### Task description
Any picture in the records below stays out; return everything else exactly.

### Data
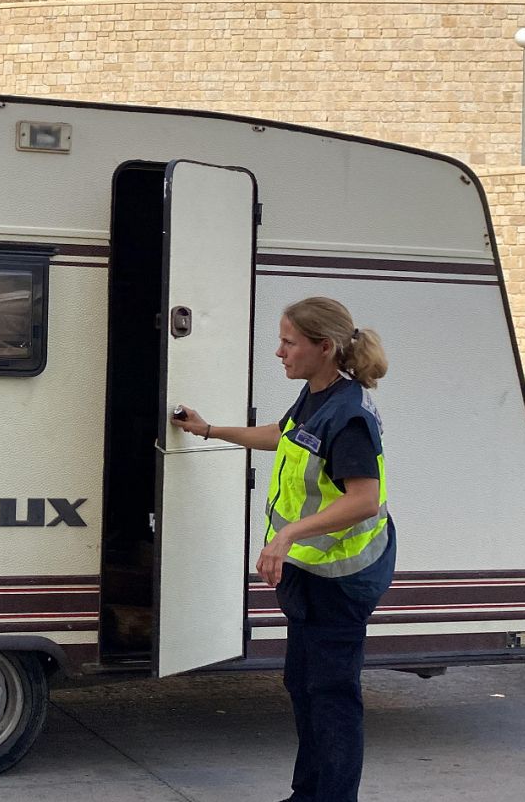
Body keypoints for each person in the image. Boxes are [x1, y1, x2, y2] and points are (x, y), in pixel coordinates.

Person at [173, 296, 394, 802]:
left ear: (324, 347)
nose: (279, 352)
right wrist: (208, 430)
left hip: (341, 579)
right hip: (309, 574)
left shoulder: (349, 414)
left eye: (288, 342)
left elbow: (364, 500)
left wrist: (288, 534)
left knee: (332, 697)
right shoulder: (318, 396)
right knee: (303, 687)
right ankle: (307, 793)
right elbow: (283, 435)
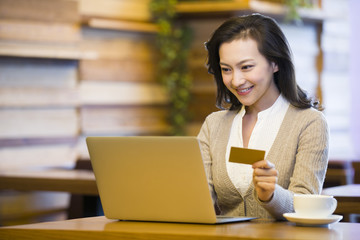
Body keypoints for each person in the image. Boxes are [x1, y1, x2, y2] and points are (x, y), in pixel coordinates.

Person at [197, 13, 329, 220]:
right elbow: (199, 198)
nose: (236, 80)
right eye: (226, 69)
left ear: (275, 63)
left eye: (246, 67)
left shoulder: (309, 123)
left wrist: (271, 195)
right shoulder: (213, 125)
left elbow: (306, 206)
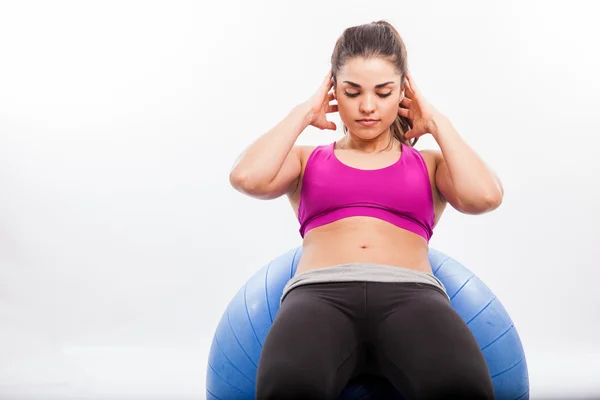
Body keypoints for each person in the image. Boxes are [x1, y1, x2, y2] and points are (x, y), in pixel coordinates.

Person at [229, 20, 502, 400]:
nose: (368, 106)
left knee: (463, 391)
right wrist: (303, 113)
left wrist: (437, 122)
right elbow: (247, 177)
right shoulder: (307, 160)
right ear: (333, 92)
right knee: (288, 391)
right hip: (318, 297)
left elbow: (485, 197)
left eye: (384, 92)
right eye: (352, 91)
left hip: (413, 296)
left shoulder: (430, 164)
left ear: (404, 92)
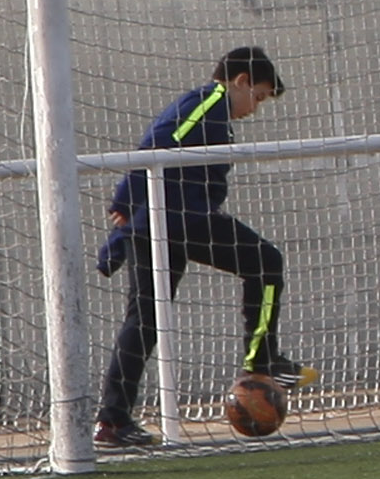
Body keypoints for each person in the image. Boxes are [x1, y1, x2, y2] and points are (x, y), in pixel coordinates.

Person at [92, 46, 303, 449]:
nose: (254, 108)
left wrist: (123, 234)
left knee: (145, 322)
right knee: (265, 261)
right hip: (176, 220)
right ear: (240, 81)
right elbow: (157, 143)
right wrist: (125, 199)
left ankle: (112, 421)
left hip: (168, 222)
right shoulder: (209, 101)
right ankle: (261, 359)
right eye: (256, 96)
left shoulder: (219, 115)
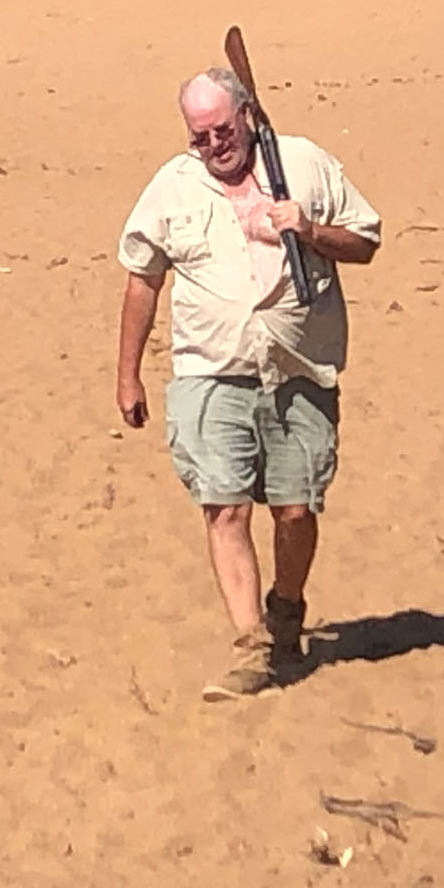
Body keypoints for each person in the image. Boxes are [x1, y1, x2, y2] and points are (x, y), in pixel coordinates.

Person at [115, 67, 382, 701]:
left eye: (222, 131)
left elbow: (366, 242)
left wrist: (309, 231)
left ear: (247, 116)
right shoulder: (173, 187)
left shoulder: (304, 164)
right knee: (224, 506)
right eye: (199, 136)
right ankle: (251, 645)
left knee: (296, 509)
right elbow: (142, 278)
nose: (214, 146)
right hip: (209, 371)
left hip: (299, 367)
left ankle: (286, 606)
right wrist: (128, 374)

### Answer section
Body keypoints for each person in the image. Boxes are [x1, y1, x2, y2] and points are (x, y), in pixel coordinates.

Person at [173, 296, 394, 802]:
left ear: (324, 347)
nose: (279, 352)
right wrist: (208, 430)
left hip: (341, 579)
right hip: (309, 574)
left shoulder: (349, 414)
left eye: (288, 342)
left elbow: (364, 500)
left wrist: (288, 534)
left knee: (332, 697)
right shoulder: (318, 396)
right knee: (303, 687)
right ankle: (307, 793)
right elbow: (283, 435)
Body keypoints for each person in the image. Boxes are [x1, y1, x2, y2] and points are (x, y), in pixel coordinates.

Person at [197, 13, 329, 220]:
right elbow: (199, 198)
nose: (236, 80)
right eye: (226, 69)
left ear: (275, 63)
left eye: (246, 67)
left shoulder: (309, 123)
left wrist: (271, 195)
right shoulder: (213, 125)
left elbow: (306, 206)
Body keypoints for each person in the image. Boxes are [x1, y1, x2, y2] and points are (x, y), in pixel coordinates.

Person at [229, 20, 502, 400]:
nose: (368, 106)
left knee: (463, 391)
right wrist: (303, 113)
left wrist: (437, 122)
right elbow: (247, 177)
right shoulder: (307, 160)
right ear: (333, 92)
right knee: (288, 391)
right hip: (318, 297)
left elbow: (485, 197)
left eye: (384, 92)
right eye: (352, 91)
left hip: (413, 296)
left shoulder: (430, 164)
left ear: (404, 92)
Body keypoints for each person in the image. Boxes are [x1, y1, x2, y2] and points are (x, y), in pixel coordinates.

Person at [92, 46, 303, 449]:
nose: (254, 108)
left wrist: (123, 234)
left knee: (145, 322)
right knee: (265, 261)
right hip: (176, 220)
right ear: (240, 81)
right elbow: (157, 143)
right wrist: (125, 199)
left ankle: (112, 421)
left hip: (168, 222)
right shoulder: (209, 101)
right ankle: (261, 359)
right eye: (256, 96)
left shoulder: (219, 115)
Body keypoints for each person in the image. Boxes are [x1, y1, x2, y2] and points are (x, y), in pixel coordinates.

Person at [115, 67, 382, 701]:
left eye: (222, 131)
left elbow: (366, 242)
left wrist: (309, 231)
left ear: (247, 116)
right shoulder: (173, 187)
left shoulder: (304, 164)
right knee: (224, 506)
right eye: (199, 136)
right ankle: (251, 645)
left knee: (296, 509)
right elbow: (142, 278)
nose: (214, 146)
right hip: (209, 371)
left hip: (299, 367)
left ankle: (286, 606)
right wrist: (128, 374)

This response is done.